Unfortunately we probably don’t have a solution for this right now. Memory-wise, the viewer is likely to take up the most space, so you might try just destroying and recreating the sim, but there are definitely no guarantees. Your other option is going to be running separate processes as it sounds like you’re already doing now.
Thank you. The different process solution is workable but not optimal. I hope that after isaac gym is integrated in omniverse there will be time to resolve this. For now I will use my workaround.
It seems that Isaac Sim has the same issue.
loop:
1. create a stage
2. load all objects and robots
3. setup multiple camera and synthetic data helper
4. record data
5. close stage
Is there any help I can get?
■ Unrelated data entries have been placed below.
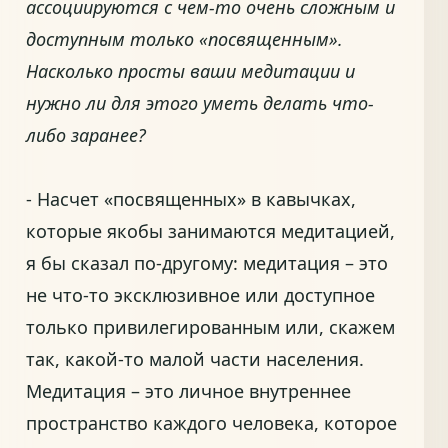
ассоциируются с чем-то очень сложным и
доступным только «посвященным».
Насколько просты ваши медитации и
нужно ли для этого уметь делать что-
либо заранее?
- Насчет «посвященных» в кавычках,
которые якобы занимаются медитацией,
я бы сказал по-другому: медитация – это
не что-то эксклюзивное или доступное
только привилегированным или, скажем
так, какой-то малой части населения.
Медитация – это личное внутреннее
пространство каждого человека, которое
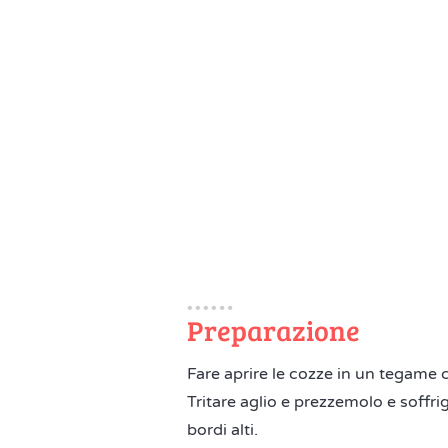
Preparazione
Fare aprire le cozze in un tegame c
Tritare aglio e prezzemolo e soffrig
bordi alti.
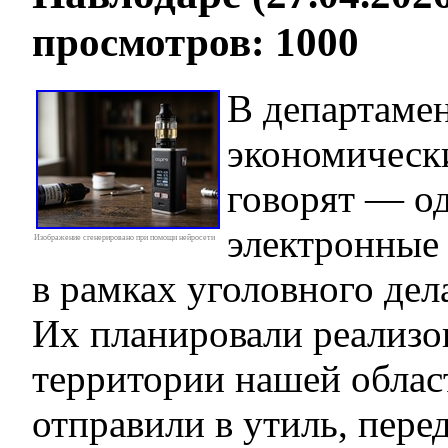
просмотров: 1000
В департаме
экономическ
говорят — о
электронные
Изображение сгенерировано при помощи нейросети
в рамках уголовного дел
Их планировали реализо
территории нашей облас
отправили в утиль, пере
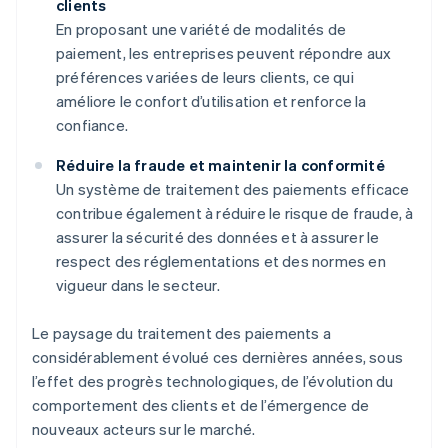
clients
En proposant une variété de modalités de
paiement, les entreprises peuvent répondre aux
préférences variées de leurs clients, ce qui
améliore le confort d’utilisation et renforce la
confiance.
Réduire la fraude et maintenir la conformité
Un système de traitement des paiements efficace
contribue également à réduire le risque de fraude, à
assurer la sécurité des données et à assurer le
respect des réglementations et des normes en
vigueur dans le secteur.
Le paysage du traitement des paiements a
considérablement évolué ces dernières années, sous
l’effet des progrès technologiques, de l’évolution du
comportement des clients et de l’émergence de
nouveaux acteurs sur le marché.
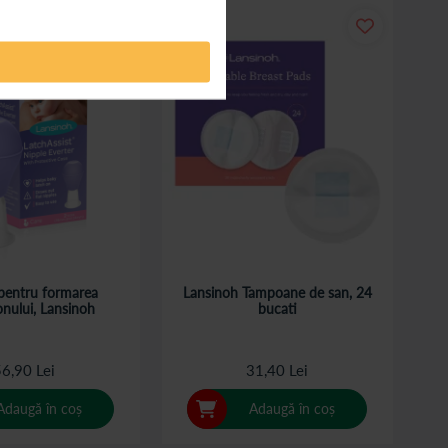
entru formarea
Lansinoh Tampoane de san, 24
nului, Lansinoh
bucati
6,90 Lei
31,40 Lei
Adaugă în coș
Adaugă în coș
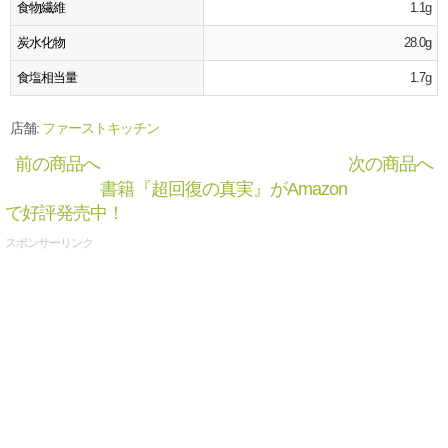
食物繊維
1.1g
炭水化物
28.0g
食塩相当量
1.7g
店舗:
ファーストキッチン
前の商品へ
次の商品へ
書籍『超回復の真実』がAmazon
で好評発売中！
スポンサーリンク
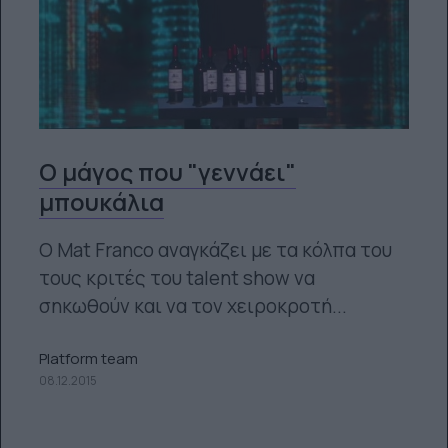
Ο μάγος που "γεννάει"
μπουκάλια
Ο Mat Franco αναγκάζει με τα κόλπα του
τους κριτές του talent show να
σηκωθούν και να τον χειροκροτή...
Platform team
08.12.2015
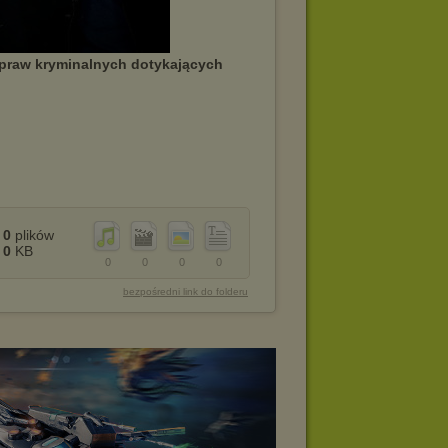
spraw kryminalnych dotykających
0
plików
0
KB
0
0
0
0
bezpośredni link do folderu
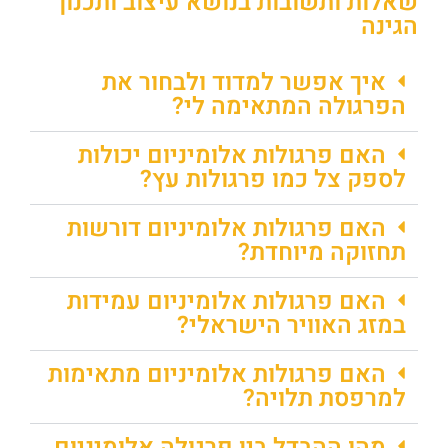
שאלות ותשובות בנושא עיצוב ותכנון
הגינה
איך אפשר למדוד ולבחור את
הפרגולה המתאימה לי?
האם פרגולות אלומיניום יכולות
לספק צל כמו פרגולות עץ?
האם פרגולות אלומיניום דורשות
תחזוקה מיוחדת?
האם פרגולות אלומיניום עמידות
במזג האוויר הישראלי?
האם פרגולות אלומיניום מתאימות
למרפסת תלויה?
מהו ההבדל בין פרגולה אלומיניום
The memory leak problem has been causing a lot of headaches for me. Or is there anything I should do to avoid memory leaks?
Hi, I am having the same memory leak issues. My goal is to test different terrain. I launch my environment with a specific terrain. Once I am done, I destroy the sim, the viewer, delete all the tensors stored on the GPU and set them to None, and I call torch.cuda.empty_cache(). However, after a few iterations of this I either get a segmentation fault or I get an error like this: [Error] [carb.gym.plugin] Gym cuda error: out of memory: …/…/…/source/plugins/carb/gym/impl/Gym/GymPhysX.cpp: 1721
@aart.stuurman@gstate Have you all found any solutions? Is there a way to update the terrain while the simulation is running so I don’t have to launch multiple instances? Has there been any updates on how to completely destroy Isaac Gym?